Copy each line of the entries beneath that contains the word "which".
[[ Given data open ]]
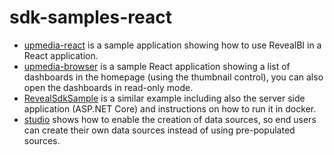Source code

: # sdk-samples-react

* [upmedia-react](upmedia-react) is a sample application showing how to use RevealBI in a React application.
* [upmedia-browser](upmedia-browser) is a sample React application showing a list of dashboards in the homepage (using the thumbnail control), you can also open the dashboards in read-only mode.
* [RevealSdkSample](RevealSdkSample) is a similar example including also the server side application (ASP.NET Core) and instructions on how to run it in docker.
* [studio](studio) shows how to enable the creation of data sources, so end users can create their own data sources instead of using pre-populated sources.
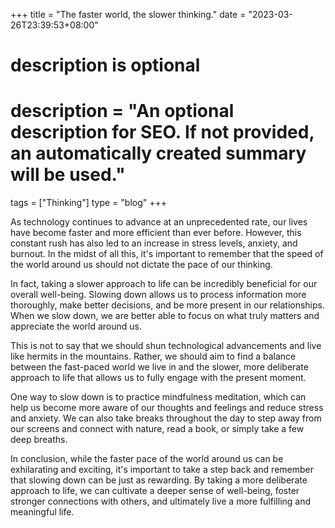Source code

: +++
title = "The faster world, the slower thinking."
date = "2023-03-26T23:39:53+08:00"

#
# description is optional
#
# description = "An optional description for SEO. If not provided, an automatically created summary will be used."

tags = ["Thinking"]
type = "blog"
+++

As technology continues to advance at an unprecedented rate, our lives have become faster and more efficient than ever before. However, this constant rush has also led to an increase in stress levels, anxiety, and burnout. In the midst of all this, it's important to remember that the speed of the world around us should not dictate the pace of our thinking.

In fact, taking a slower approach to life can be incredibly beneficial for our overall well-being. Slowing down allows us to process information more thoroughly, make better decisions, and be more present in our relationships. When we slow down, we are better able to focus on what truly matters and appreciate the world around us.

This is not to say that we should shun technological advancements and live like hermits in the mountains. Rather, we should aim to find a balance between the fast-paced world we live in and the slower, more deliberate approach to life that allows us to fully engage with the present moment.

One way to slow down is to practice mindfulness meditation, which can help us become more aware of our thoughts and feelings and reduce stress and anxiety. We can also take breaks throughout the day to step away from our screens and connect with nature, read a book, or simply take a few deep breaths.

In conclusion, while the faster pace of the world around us can be exhilarating and exciting, it's important to take a step back and remember that slowing down can be just as rewarding. By taking a more deliberate approach to life, we can cultivate a deeper sense of well-being, foster stronger connections with others, and ultimately live a more fulfilling and meaningful life.
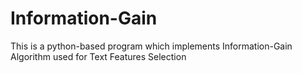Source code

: Information-Gain
================

This is a python-based program which implements Information-Gain Algorithm used for Text Features Selection

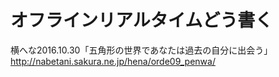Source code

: # オフラインリアルタイムどう書く

横へな2016.10.30「五角形の世界であなたは過去の自分に出会う」 http://nabetani.sakura.ne.jp/hena/orde09_penwa/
[[ Given data closed ]]
Answer area:
One way to slow down is to practice mindfulness meditation, which can help us become more aware of our thoughts and feelings and reduce stress and anxiety. We can also take breaks throughout the day to step away from our screens and connect with nature, read a book, or simply take a few deep breaths.
This is a python-based program which implements Information-Gain Algorithm used for Text Features Selection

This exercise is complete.